| DATA SUPPLIED |
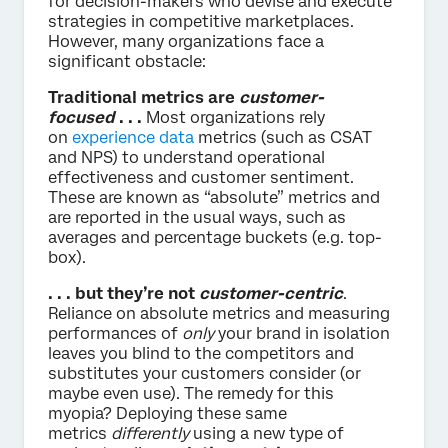
for decision-makers who devise and execute
strategies in competitive marketplaces.
However, many organizations face a
significant obstacle:
Traditional metrics are
customer-
focused
. . .
Most organizations rely
on
experience data
metrics (such as CSAT
and NPS) to understand operational
effectiveness and customer sentiment.
These are known as “absolute” metrics and
are reported in the usual ways, such as
averages and percentage buckets (e.g. top-
box).
. . . but they’re not
customer-centric
.
Reliance on absolute metrics and measuring
performances of
only
your brand in isolation
leaves you blind to the competitors and
substitutes your customers consider (or
maybe even use). The remedy for this
myopia? Deploying these same
metrics
differently
using a new type of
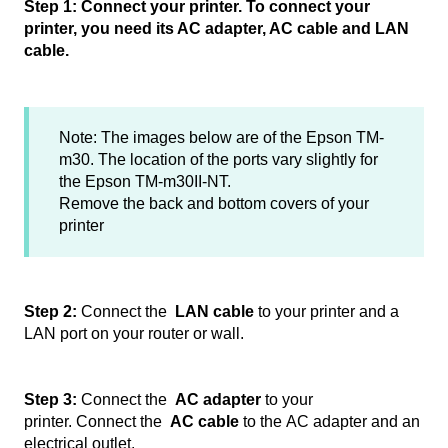
Step 1: Connect your printer. To connect your
printer, you need its AC adapter, AC cable and LAN
cable.
Note: The images below are of the Epson TM-
m30. The location of the ports vary slightly for
the Epson TM-m30II-NT.
Remove the back and bottom covers of your
printer
Step 2:
Connect the
LAN cable
to your printer and a
LAN port on your router or wall.
Step 3:
Connect the
AC adapter
to your
printer. Connect the
AC cable
to the AC adapter and an
electrical outlet.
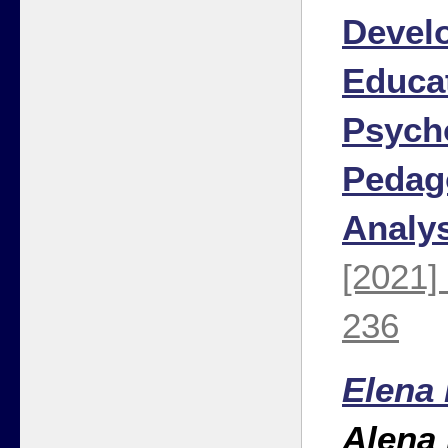
Devel
Educa
Psych
Pedag
Analy
[2021]
236
Elena
Alena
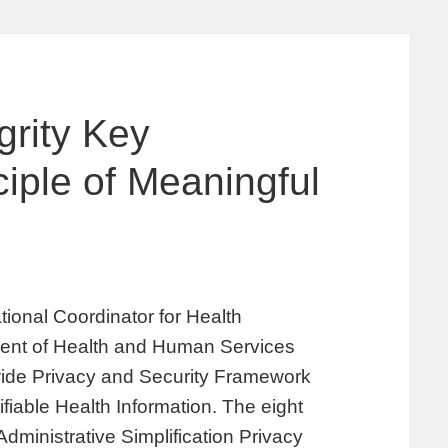
grity Key
ciple of Meaningful
ional Coordinator for Health
ment of Health and Human Services
wide Privacy and Security Framework
ifiable Health Information. The eight
Administrative Simplification Privacy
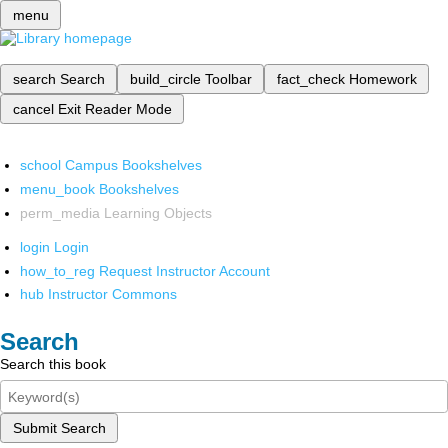
menu
search
Search
build_circle
Toolbar
fact_check
Homework
cancel
Exit Reader Mode
school
Campus Bookshelves
menu_book
Bookshelves
perm_media
Learning Objects
login
Login
how_to_reg
Request Instructor Account
hub
Instructor Commons
Search
Search this book
Submit Search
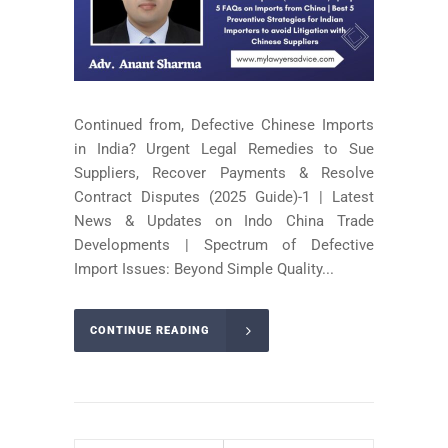
Continued from, Defective Chinese Imports
in India? Urgent Legal Remedies to Sue
Suppliers, Recover Payments & Resolve
Contract Disputes (2025 Guide)-1 | Latest
News & Updates on Indo China Trade
Developments | Spectrum of Defective
Import Issues: Beyond Simple Quality...
CONTINUE READING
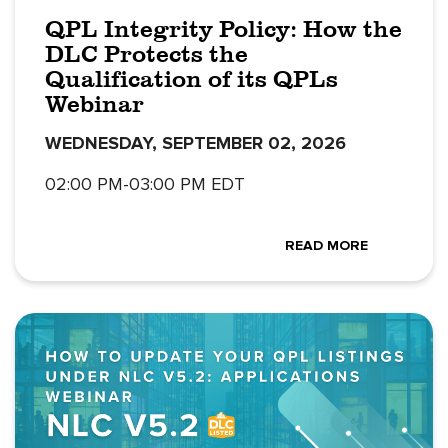
QPL Integrity Policy: How the
DLC Protects the
Qualification of its QPLs
Webinar
WEDNESDAY, SEPTEMBER 02, 2026
02:00 PM-03:00 PM EDT
READ MORE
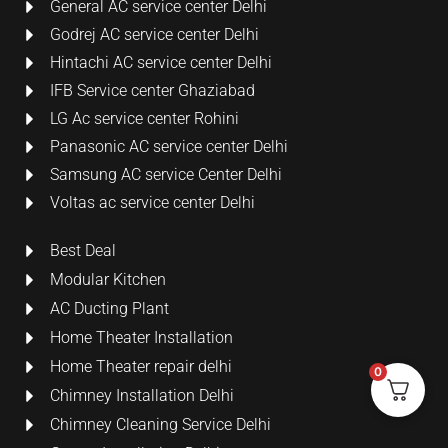
General AC service center Delhi
Godrej AC service center Delhi
Hintachi AC service center Delhi
IFB Service center Ghaziabad
LG Ac service center Rohini
Panasonic AC service center Delhi
Samsung AC service Center Delhi
Voltas ac service center Delhi
Best Deal
Modular Kitchen
AC Ducting Plant
Home Theater Installation
Home Theater repair delhi
0
Chimney Installation Delhi
Chimney Cleaning Service Delhi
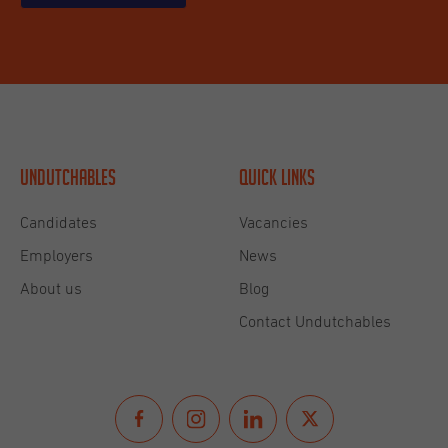
Undutchables
Quick links
Candidates
Vacancies
Employers
News
About us
Blog
Contact Undutchables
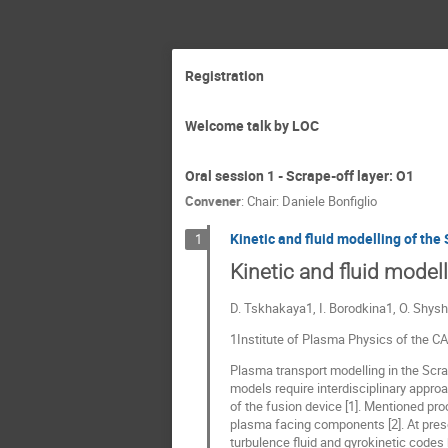
Registration
Welcome talk by LOC
Oral session 1 - Scrape-off layer: O1
Convener
:
Chair: Daniele Bonfiglio
Kinetic and fluid modelling of the
1
Kinetic and fluid model
D. Tskhakaya1, I. Borodkina1, O. Shys
1Institute of Plasma Physics of the C
Plasma transport modelling in the Scr
models require interdisciplinary appro
of the fusion device [1]. Mentioned p
plasma facing components [2]. At prese
turbulence fluid and gyrokinetic codes b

| REQUIRED ACTION |
Write back the stretch of lines above that begins with the line holding "differently" and ends with the line holding "wide Privacy and Security Framework", both included, exactly as written. Pictures stay out.

| SOLUTION TO THIS EXERCISE |
differently
using a new type of
Step 1: Connect your printer. To connect your
printer, you need its AC adapter, AC cable and LAN
cable.
Note: The images below are of the Epson TM-
m30. The location of the ports vary slightly for
the Epson TM-m30II-NT.
Remove the back and bottom covers of your
printer
Step 2:
Connect the
LAN cable
to your printer and a
LAN port on your router or wall.
Step 3:
Connect the
AC adapter
to your
printer. Connect the
AC cable
to the AC adapter and an
electrical outlet.
Devel
Educa
Psych
Pedag
Analy
[2021]
236
Elena
Alena
grity Key
ciple of Meaningful
ional Coordinator for Health
ment of Health and Human Services
wide Privacy and Security Framework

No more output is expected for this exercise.